Community briefs

Sammamish boy earns Eagle Scout rank; history museums call for new volunteers; PRKC hosts 'Walk the Line' tour for County Council; Issaquah resident organizes fundraiser climb; motorcycle event planned for July 20

Local boy earns rank of Eagle Scout

Ryley Watson, a junior at The Bear Creek School, just obtained the highest honor in Boy Scouts, the rank of Eagle.

The Sammamish resident has been in scouting for more than five years. For his Eagle Scout project, he built a fire pit and four benches for the First Baptist Church in Redmond. He also enjoys soccer, track and field, and has achieved a second degree black belt in Shudokan Karate at Karate West.

Burn ban will start Sunday, EFR says

Eastside Fire and Rescue announced that the seasonal outdoor burning ban will start on June 15 and run through Sept. 30.

Cooking and recreational burning permits are required during the moratorium. These fires cannot be larger than three feet in diameter and two feet in height, and can only use dry, seasoned wood.

Propane, natural gas and charcoal fires do not require a burn permit.

History Museums call for new volunteers

The Issaquah History Museums are inviting local residents to get to know more about the Issaquah area’s colorful past.

The museum is looking for volunteers willing to put in four hours per month to welcome museum visitors at the Issaquah Train Depot and Gilman Town Hall. The museum helps new volunteers learn about the area and pairs them with experienced volunteers.

To find out more or sign up to volunteer, e-mail Karen at or call 392-3500.

PRKC hosts tour for County Council

King County Council members joined representatives from the county executive’s office, the Puget Sound Partnership, the Puget Sound Regional Council and the Snoqualmie Tribe last week on a tour of famrs, forests and recreational areas of Eastern rural King County.

The tour, dubbed “Walk the Line in 2008,” was coordinated by the Partnership for Rural King County, and centered along the urban growth boundary line that designates what areas of the county will be developed and what areas will be preserved for farms, forests and natural resource lands.

“I think it was a transformative day for many of us,” said Lauren Clark of Fall City, who helped organize the tour.

King County Council members Kathy Lambert, Larry Phillips and Dow Constantine attended the tour. Speakers included former World Bank Economist Dave Batker of Earth Economics, and Rev. Robert Jeffrey of New Hope Baptist Church, who spoke about the way that limited healthy food choices affect the health of impoverished Seattle residents.

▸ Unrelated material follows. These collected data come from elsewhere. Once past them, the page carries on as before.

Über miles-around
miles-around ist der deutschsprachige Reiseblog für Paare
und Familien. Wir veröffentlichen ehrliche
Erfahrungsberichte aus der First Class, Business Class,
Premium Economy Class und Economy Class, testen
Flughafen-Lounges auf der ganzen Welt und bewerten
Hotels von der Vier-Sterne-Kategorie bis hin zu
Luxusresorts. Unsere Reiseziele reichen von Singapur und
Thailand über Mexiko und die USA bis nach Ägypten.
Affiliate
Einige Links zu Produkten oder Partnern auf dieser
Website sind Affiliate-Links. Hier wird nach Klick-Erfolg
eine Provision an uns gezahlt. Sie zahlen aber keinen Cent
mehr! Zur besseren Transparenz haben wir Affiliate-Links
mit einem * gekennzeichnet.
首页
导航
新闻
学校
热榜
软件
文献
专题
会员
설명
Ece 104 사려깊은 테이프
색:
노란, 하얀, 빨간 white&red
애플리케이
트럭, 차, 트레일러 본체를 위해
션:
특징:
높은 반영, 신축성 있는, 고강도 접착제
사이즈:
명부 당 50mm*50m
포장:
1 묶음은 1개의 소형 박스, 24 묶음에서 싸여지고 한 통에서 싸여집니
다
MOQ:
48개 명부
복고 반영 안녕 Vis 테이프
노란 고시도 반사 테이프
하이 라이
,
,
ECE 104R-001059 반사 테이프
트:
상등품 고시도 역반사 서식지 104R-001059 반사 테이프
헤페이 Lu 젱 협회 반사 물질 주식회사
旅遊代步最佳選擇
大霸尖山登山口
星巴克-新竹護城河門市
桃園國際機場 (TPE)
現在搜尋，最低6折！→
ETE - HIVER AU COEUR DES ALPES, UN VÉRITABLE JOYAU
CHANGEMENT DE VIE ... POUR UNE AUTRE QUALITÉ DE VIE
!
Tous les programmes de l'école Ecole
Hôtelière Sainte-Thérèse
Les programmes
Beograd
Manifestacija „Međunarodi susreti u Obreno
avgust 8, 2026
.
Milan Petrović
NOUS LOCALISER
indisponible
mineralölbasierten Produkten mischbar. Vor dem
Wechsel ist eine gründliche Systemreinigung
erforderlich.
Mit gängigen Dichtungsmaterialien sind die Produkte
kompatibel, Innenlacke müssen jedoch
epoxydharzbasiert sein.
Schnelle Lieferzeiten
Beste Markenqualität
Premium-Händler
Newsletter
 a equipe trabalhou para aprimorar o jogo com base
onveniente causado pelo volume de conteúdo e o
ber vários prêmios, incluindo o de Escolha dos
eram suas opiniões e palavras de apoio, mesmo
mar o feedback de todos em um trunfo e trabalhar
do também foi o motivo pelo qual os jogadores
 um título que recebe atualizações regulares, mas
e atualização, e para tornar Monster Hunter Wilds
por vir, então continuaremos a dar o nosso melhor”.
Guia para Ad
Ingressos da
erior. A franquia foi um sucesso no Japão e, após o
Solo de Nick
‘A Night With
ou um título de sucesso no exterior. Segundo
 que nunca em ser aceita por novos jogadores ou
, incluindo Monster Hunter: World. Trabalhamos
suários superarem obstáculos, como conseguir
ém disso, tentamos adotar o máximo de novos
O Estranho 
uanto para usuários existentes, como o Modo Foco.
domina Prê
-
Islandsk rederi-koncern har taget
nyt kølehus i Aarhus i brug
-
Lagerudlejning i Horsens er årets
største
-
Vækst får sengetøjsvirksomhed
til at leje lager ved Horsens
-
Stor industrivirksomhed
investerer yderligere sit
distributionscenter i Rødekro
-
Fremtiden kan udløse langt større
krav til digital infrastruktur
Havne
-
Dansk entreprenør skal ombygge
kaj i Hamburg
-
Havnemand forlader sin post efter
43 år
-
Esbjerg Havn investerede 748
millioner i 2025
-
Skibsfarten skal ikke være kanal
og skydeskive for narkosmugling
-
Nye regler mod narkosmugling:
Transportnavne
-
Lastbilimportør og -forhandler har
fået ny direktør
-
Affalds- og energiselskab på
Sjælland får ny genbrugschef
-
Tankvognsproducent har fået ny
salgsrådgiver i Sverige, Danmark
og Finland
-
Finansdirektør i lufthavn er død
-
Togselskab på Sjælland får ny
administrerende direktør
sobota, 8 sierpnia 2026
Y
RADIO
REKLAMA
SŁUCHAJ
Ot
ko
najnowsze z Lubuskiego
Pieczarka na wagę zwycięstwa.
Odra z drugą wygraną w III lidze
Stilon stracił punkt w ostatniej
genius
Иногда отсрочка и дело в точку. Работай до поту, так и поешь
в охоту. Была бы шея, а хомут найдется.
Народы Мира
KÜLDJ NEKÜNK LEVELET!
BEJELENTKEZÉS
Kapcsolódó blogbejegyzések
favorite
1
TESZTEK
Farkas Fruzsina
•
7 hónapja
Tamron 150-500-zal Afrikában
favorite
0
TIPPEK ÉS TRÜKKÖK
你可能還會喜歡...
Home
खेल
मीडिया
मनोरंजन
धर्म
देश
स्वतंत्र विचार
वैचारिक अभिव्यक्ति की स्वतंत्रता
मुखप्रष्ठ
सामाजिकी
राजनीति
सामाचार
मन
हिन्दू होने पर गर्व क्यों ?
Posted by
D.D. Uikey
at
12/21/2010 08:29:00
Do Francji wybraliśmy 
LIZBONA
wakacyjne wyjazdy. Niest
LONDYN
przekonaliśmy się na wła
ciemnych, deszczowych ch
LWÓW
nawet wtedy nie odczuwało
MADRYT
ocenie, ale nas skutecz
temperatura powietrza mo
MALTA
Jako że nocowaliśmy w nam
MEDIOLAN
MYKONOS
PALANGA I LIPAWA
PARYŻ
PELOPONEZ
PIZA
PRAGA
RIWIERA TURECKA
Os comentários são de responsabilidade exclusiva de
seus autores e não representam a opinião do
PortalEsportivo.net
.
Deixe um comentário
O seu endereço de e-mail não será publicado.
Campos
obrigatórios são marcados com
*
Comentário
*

For more information about the Urban Rural Connections project, visit

Issaquah resident organizes fundraiser climb

Issaquah resident Tom Varga, a local certified public accountant, is co-sponsoring a “Rainier Climb for Kids” next week.

On June 19, a team of six climbers will attempt to summit Mount Rainier via the Emmons Glacier to raise money for the CFOS Foundation. The foundation provides financial resources and in-kind services for children in Washington state.

The team hopes to raise $50,000, which will be matched in a challenge grant from CFO Selections.

Varga and his climbing partner, Ken Krass, will lead team members Bob Schmidt, Tom McDowell, Rick Sedd and Leo Falkenshammer. For more information about the foundation, e-mail

Motorcycle event planned for July 20

The XXX Drive In will host its annual motorcycle event, “Messy Burgers, Bikes and Babes, at 9 a.m. on July 20. The event will feature all makes and models of bikes, and will last “until the last bike leaves.” Entertainment will include “The Road Agents,” “Panama” and the Venturette gals.